* **Text passage**
◇ ◇ ◇ ◇ ◇ ◇ ◇

The 2005 Martin Stevens Award for the Best New Essay in Early Drama Studies
Max Harris and Lada Čale Feldman, "Blackened Faces and a Veiled Woman: The Early Korčula Moreška," Comparative Drama 37 (2004): 297-320.
This article examines the highly individual form and history of the moresca - mock battles between Moors and Christians - practiced on the Adriatic island of Korčula. Feldman and Harris bring together knowledge of the local context and knowledge of similar forms of ceremonial across the globe to make sense of the limited evidence. The article is a model of international collaboration between a young scholar and an established one to explore the development and political resonances of this particular ceremony.
The 2005 Alexandra Johnston Award for Best New Conference Paper in Early Drama Studies by a Graduate Student
Jenna Soleo, "'Teatro' in Piazza: Siena's Piazza del Campo as a Performance Space," delivered at SITM in Elche in 2004.
CALL FOR SUBMISSIONS - MRDS ANNUAL AWARDS 2006
The Medieval and Renaissance Drama Society seeks nominations for its annual awards;
1. The David Bevington Award for Best New Book in Early Drama Studies
($150 and two years membership in MRDS)
2. The Martin Stevens Award for Best New Essay in Early Drama Studies
($100 and one year membership in MRDS)

◇ ◇ ◇ ◇ ◇ ◇ ◇

* **Source data**
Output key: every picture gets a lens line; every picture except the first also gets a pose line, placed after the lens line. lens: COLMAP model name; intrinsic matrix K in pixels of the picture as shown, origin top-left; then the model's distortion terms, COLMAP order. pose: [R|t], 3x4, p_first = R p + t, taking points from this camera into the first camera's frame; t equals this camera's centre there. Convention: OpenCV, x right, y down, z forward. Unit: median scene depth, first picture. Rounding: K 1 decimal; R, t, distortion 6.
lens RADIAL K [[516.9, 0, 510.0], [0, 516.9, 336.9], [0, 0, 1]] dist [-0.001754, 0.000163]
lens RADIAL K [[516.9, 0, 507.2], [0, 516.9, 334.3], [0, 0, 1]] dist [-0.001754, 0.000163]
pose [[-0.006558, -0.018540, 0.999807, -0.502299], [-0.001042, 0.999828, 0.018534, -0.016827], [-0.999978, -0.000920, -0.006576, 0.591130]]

◇ ◇ ◇ ◇ ◇ ◇ ◇

* **Work order 1**
Echo back every line of the records word for word, from beginning to end.
* **Work order 2**
Proceed with the text on the early drama awards, picking up after its final line.

* **Answer 1**
Output key: every picture gets a lens line; every picture except the first also gets a pose line, placed after the lens line. lens: COLMAP model name; intrinsic matrix K in pixels of the picture as shown, origin top-left; then the model's distortion terms, COLMAP order. pose: [R|t], 3x4, p_first = R p + t, taking points from this camera into the first camera's frame; t equals this camera's centre there. Convention: OpenCV, x right, y down, z forward. Unit: median scene depth, first picture. Rounding: K 1 decimal; R, t, distortion 6.
lens RADIAL K [[516.9, 0, 510.0], [0, 516.9, 336.9], [0, 0, 1]] dist [-0.001754, 0.000163]
lens RADIAL K [[516.9, 0, 507.2], [0, 516.9, 334.3], [0, 0, 1]] dist [-0.001754, 0.000163]
pose [[-0.006558, -0.018540, 0.999807, -0.502299], [-0.001042, 0.999828, 0.018534, -0.016827], [-0.999978, -0.000920, -0.006576, 0.591130]]

* **Answer 2**
3. The Alexandra Johnston Award for Best New Conference Paper in Early Drama Studies by a Graduate Student
($100 and one year membership in MRDS)
Deadline: January 15, 2006.
Works by any MRDS member in good standing. Members may nominate their own works.
For each category, two MRDS Executive Council members and one non-council member of MRDS.
For the Bevington and Stevens Awards: Any book or essay published within 18 months of the deadline. For the Johnston Award: Any conference paper delivered by a graduate student within 12 months of the deadline. Entries for the Johnston Award should not exceed 5,000 words, excluding notes, and should include the name and date of the conference at which the paper was delivered and, where appropriate, the title and sponsor of the panel.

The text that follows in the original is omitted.